A year later and a billion shorter: that’s the short story of Avison Young’s roundup of B.C. real estate deals in 2018, which saw $6.5 billion in deals worth $5 million and up.

The activity contributed to the second-biggest year of the past decade, led by exceptionally strong activity in the last half of the year.

While the year as a whole had $1 billion less in transactions than a year earlier, the second half of 2018 saw $1 billion more in transactions than the same period of 2017 and more than $2 billion more than the latter half of 2016. But the activity was largely due to deals negotiated in the first half of the year and masked a slowdown Avison Young expects to fully manifest in 2019.

“The approach of investors involved in acquiring assets started to change by mid-year,” the report states.

“The second half of 2018 ultimately marked the divergence of pricing expectations between vendors and purchasers and a temporary pause in the upward trajectory in pricing that had largely defined the market since at least 2015.”

The number of transactions shifted from 102 in the first half of 2018 to 100 in the second half, and the slowdown is deepening as you read.

“A substantial decline in the number of deals completed is forecasted for the first half of 2019,” reports Avison Young, noting that pricing should nevertheless remain strong. “While capital remains plentiful, purchasers became more circumspect in terms of what they acquired in the latter half of 2018 and into 2019.

****

■ **Stated goal A**
Return the full article on B.C. real estate deals in 2018 word for word.
The article and the records that follow it have no connection to each other.

■ **Data to process**
****

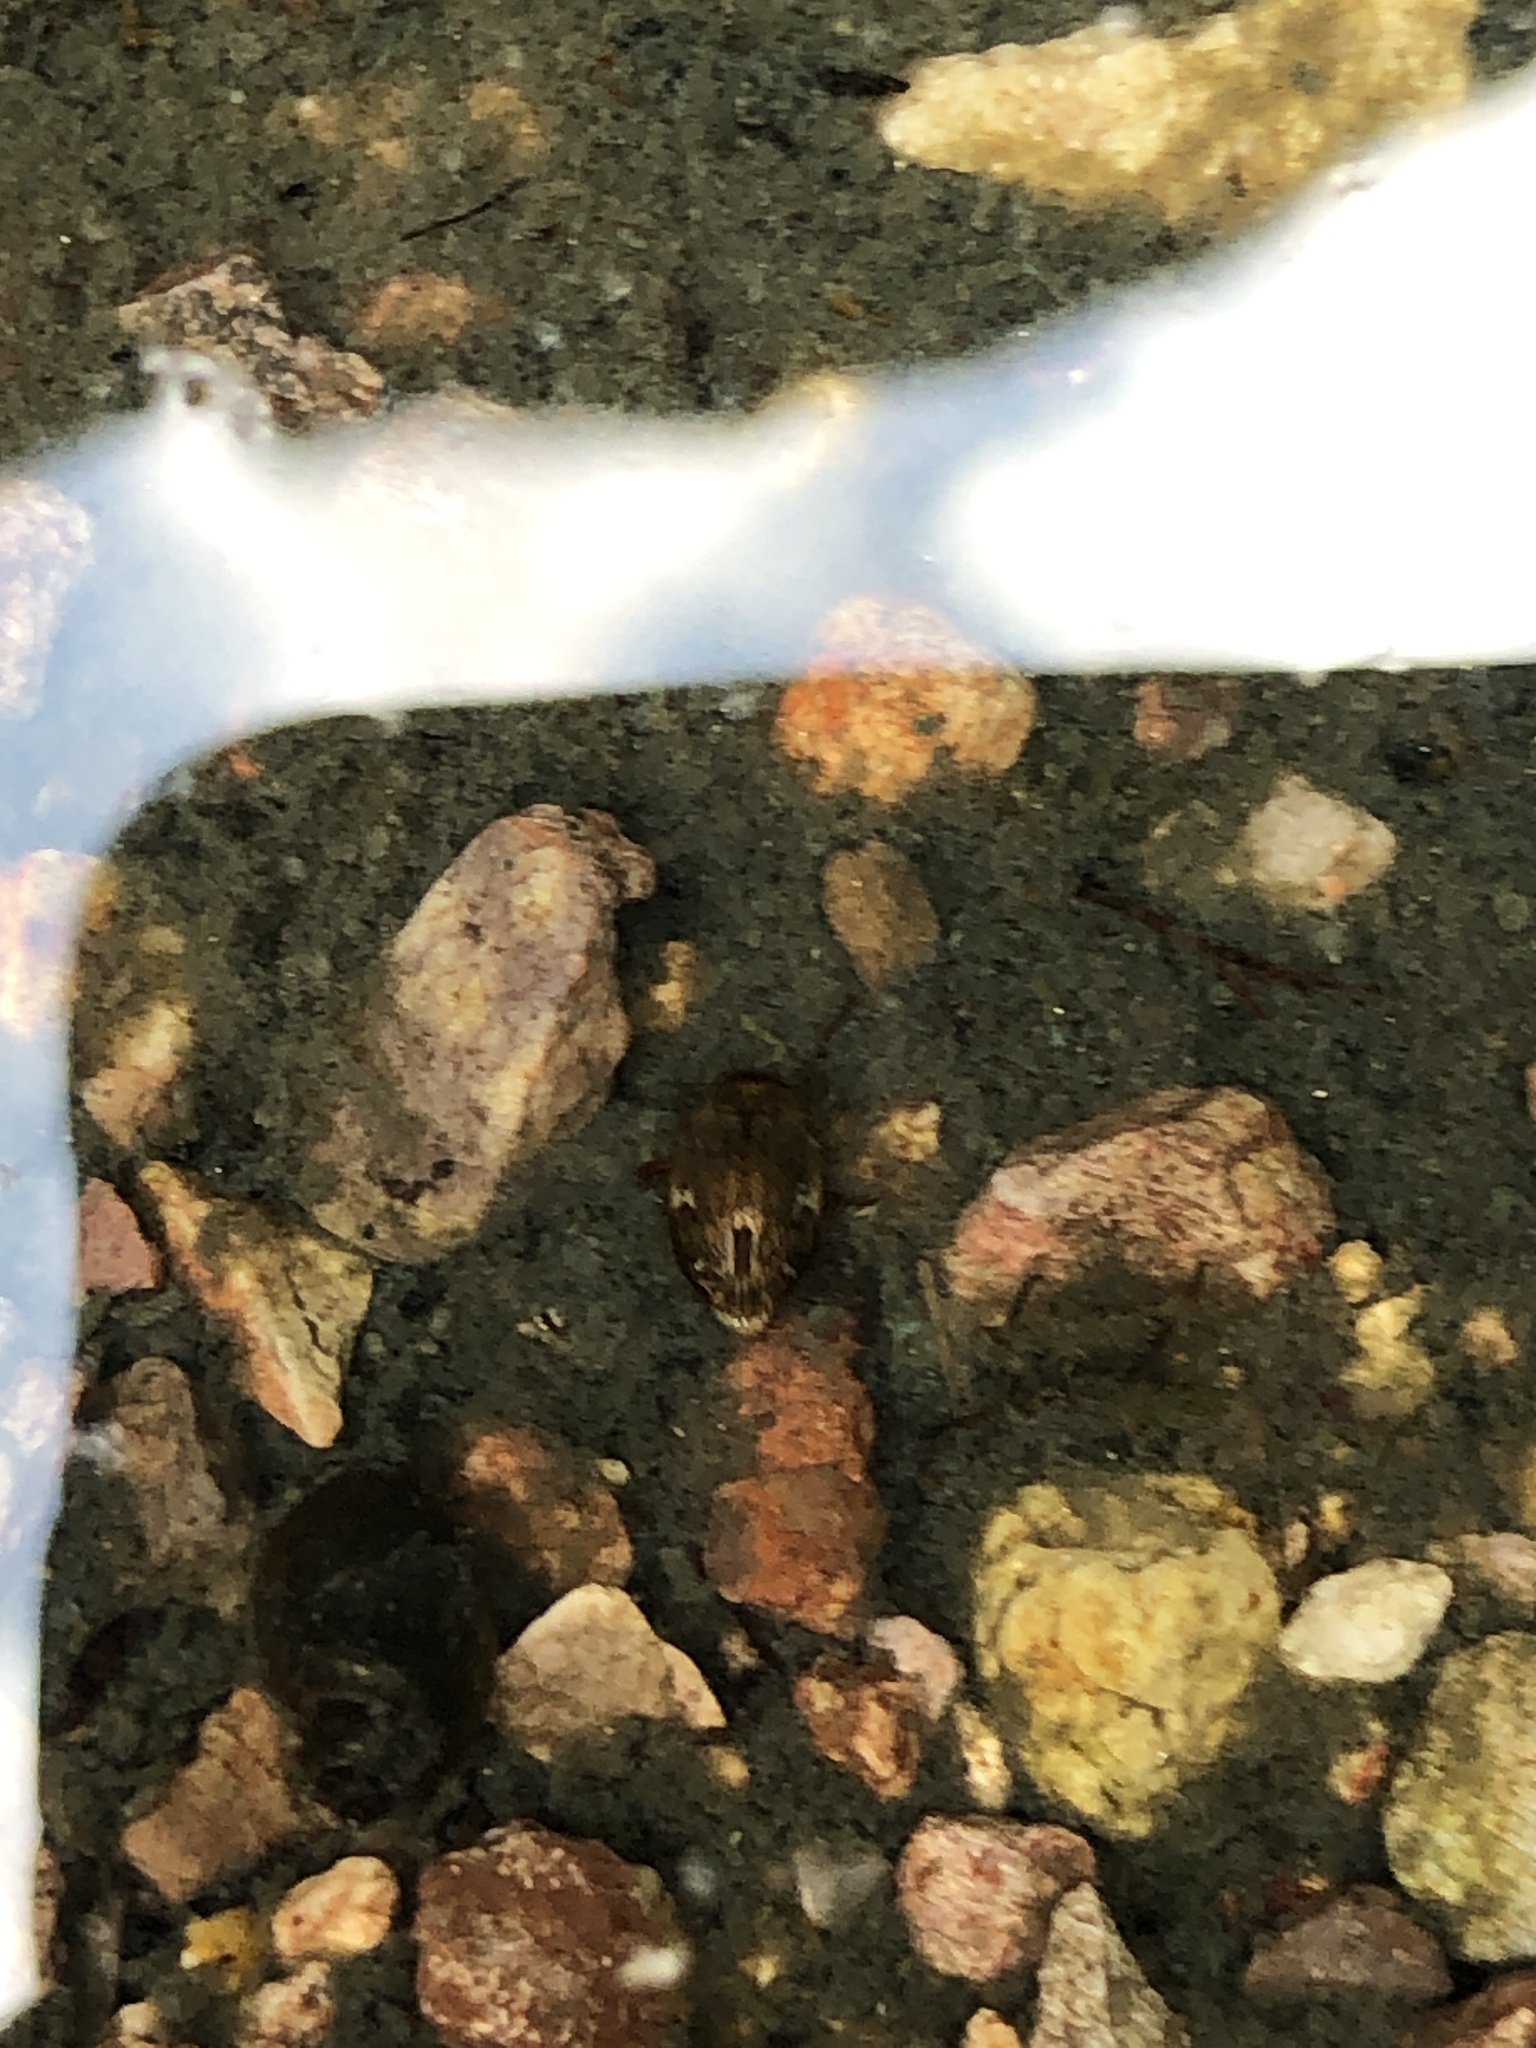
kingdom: Animalia
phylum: Arthropoda
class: Insecta
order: Coleoptera
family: Dytiscidae
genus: Laccophilus
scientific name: Laccophilus maculosus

****

■ **Stated goal B**
In the records, retype everything from the line containing "phylum: Arthropoda" down to the last line, keeping each line as given.

■ **Problem solution A**
A year later and a billion shorter: that’s the short story of Avison Young’s roundup of B.C. real estate deals in 2018, which saw $6.5 billion in deals worth $5 million and up.

The activity contributed to the second-biggest year of the past decade, led by exceptionally strong activity in the last half of the year.

While the year as a whole had $1 billion less in transactions than a year earlier, the second half of 2018 saw $1 billion more in transactions than the same period of 2017 and more than $2 billion more than the latter half of 2016. But the activity was largely due to deals negotiated in the first half of the year and masked a slowdown Avison Young expects to fully manifest in 2019.

“The approach of investors involved in acquiring assets started to change by mid-year,” the report states.

“The second half of 2018 ultimately marked the divergence of pricing expectations between vendors and purchasers and a temporary pause in the upward trajectory in pricing that had largely defined the market since at least 2015.”

The number of transactions shifted from 102 in the first half of 2018 to 100 in the second half, and the slowdown is deepening as you read.

“A substantial decline in the number of deals completed is forecasted for the first half of 2019,” reports Avison Young, noting that pricing should nevertheless remain strong. “While capital remains plentiful, purchasers became more circumspect in terms of what they acquired in the latter half of 2018 and into 2019.

■ **Problem solution B**
phylum: Arthropoda
class: Insecta
order: Coleoptera
family: Dytiscidae
genus: Laccophilus
scientific name: Laccophilus maculosus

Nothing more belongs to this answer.